WHAT THIS TASK INVOLVES: Pull out every line below that contains the string "Here", copying each one in full. Case counts.

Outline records
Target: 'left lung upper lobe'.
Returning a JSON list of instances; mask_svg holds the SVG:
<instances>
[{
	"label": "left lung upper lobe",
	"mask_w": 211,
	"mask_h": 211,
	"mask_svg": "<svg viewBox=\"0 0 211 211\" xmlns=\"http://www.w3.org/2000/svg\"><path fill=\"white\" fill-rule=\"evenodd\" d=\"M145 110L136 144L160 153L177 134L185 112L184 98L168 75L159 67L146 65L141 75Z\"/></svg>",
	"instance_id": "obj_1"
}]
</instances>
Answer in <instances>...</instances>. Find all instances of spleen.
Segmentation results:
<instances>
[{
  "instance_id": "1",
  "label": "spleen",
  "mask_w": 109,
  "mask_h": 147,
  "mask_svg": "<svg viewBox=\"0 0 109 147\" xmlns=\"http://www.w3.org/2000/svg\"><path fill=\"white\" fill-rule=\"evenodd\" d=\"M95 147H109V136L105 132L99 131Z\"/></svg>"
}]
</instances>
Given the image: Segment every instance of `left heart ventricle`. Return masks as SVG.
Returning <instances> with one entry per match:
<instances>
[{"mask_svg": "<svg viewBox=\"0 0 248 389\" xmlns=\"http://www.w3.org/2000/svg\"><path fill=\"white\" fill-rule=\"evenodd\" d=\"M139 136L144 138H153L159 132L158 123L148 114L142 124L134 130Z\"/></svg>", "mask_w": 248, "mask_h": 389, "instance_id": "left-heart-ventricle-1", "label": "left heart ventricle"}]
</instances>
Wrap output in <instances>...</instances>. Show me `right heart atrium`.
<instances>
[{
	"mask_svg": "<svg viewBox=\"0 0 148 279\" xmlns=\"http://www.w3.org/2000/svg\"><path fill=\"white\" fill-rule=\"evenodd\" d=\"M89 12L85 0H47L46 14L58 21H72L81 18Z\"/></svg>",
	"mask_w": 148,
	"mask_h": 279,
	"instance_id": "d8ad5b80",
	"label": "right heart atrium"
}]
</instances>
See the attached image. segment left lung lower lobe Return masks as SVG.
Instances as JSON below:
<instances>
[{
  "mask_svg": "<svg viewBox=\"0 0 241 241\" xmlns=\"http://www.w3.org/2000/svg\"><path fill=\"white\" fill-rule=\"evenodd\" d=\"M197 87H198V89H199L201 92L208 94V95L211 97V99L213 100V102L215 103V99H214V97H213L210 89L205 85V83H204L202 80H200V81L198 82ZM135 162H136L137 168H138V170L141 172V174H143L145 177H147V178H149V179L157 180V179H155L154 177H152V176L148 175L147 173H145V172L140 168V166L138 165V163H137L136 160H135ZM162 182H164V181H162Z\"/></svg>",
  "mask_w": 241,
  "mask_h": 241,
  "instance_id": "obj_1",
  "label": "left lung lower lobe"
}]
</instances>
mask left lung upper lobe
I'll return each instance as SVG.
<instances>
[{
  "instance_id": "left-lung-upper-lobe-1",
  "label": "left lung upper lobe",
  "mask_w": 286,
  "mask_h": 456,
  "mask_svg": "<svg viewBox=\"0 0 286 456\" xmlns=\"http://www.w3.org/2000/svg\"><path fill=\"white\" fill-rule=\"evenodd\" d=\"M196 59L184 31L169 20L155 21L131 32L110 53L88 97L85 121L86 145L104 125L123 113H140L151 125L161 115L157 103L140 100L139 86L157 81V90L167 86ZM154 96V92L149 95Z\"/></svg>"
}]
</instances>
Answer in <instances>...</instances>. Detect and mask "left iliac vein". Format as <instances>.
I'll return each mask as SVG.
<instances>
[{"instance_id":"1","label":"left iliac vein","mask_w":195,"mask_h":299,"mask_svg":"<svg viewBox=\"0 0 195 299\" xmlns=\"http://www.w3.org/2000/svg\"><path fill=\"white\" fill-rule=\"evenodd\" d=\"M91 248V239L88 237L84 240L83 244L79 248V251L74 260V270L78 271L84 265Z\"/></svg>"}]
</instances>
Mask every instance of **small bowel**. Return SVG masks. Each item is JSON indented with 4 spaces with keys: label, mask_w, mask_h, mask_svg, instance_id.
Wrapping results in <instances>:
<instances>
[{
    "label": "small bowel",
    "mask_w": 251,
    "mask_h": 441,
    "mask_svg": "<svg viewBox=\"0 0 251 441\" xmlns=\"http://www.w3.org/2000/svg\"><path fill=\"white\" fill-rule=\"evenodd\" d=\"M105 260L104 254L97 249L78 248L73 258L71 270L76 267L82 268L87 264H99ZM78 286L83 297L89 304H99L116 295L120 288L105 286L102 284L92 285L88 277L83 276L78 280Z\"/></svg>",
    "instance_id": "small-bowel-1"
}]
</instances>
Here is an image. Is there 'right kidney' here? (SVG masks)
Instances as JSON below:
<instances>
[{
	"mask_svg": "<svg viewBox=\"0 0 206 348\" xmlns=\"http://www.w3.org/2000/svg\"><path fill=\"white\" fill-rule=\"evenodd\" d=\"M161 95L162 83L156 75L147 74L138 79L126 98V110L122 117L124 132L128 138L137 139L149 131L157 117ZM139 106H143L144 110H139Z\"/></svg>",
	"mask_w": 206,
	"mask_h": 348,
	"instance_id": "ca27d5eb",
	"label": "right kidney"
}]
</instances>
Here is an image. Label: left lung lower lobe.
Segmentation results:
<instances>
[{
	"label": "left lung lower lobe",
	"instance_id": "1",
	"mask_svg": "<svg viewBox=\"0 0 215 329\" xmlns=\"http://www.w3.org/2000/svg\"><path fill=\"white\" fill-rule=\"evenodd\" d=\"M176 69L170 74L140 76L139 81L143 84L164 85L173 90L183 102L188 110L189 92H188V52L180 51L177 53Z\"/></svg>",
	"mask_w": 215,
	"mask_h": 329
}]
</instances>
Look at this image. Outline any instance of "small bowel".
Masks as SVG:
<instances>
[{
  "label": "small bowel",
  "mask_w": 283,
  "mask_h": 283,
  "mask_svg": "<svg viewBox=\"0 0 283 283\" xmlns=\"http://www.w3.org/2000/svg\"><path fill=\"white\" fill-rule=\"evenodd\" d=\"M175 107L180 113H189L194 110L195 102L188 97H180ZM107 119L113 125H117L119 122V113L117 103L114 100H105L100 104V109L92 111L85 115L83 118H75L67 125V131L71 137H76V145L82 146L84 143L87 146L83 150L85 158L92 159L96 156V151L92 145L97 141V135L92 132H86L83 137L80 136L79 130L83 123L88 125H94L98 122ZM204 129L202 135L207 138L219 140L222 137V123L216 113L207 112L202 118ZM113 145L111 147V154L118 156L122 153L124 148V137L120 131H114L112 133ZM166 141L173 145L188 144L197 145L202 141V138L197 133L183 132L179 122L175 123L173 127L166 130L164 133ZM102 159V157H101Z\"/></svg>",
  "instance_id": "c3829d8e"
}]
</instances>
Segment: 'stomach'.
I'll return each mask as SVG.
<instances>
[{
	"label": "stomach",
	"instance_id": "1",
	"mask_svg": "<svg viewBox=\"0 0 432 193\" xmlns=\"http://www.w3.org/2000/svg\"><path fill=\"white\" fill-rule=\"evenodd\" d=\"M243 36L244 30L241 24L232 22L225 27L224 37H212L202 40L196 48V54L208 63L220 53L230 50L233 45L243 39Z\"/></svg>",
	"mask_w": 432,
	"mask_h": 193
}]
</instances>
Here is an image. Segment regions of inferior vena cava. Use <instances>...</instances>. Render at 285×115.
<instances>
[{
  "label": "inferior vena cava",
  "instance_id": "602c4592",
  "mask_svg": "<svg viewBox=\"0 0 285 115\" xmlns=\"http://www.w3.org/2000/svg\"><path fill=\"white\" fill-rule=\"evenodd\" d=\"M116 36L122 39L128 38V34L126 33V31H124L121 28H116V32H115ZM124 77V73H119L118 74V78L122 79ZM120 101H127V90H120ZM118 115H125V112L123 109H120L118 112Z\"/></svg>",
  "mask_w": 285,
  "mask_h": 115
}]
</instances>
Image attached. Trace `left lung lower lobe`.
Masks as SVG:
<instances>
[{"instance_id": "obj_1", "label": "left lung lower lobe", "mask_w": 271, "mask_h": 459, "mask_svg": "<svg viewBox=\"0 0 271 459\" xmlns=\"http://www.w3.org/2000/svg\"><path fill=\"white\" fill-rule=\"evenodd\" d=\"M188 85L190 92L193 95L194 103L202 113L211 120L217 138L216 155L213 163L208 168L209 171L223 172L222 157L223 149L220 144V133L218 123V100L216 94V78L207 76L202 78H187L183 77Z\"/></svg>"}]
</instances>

EXERCISE OUTPUT:
Here is an image. Is there 'right kidney' here? (SVG masks)
Here is an image. Label: left lung lower lobe.
Here is an image. Segment regions of inferior vena cava. Use <instances>...</instances>. Render at 285×115.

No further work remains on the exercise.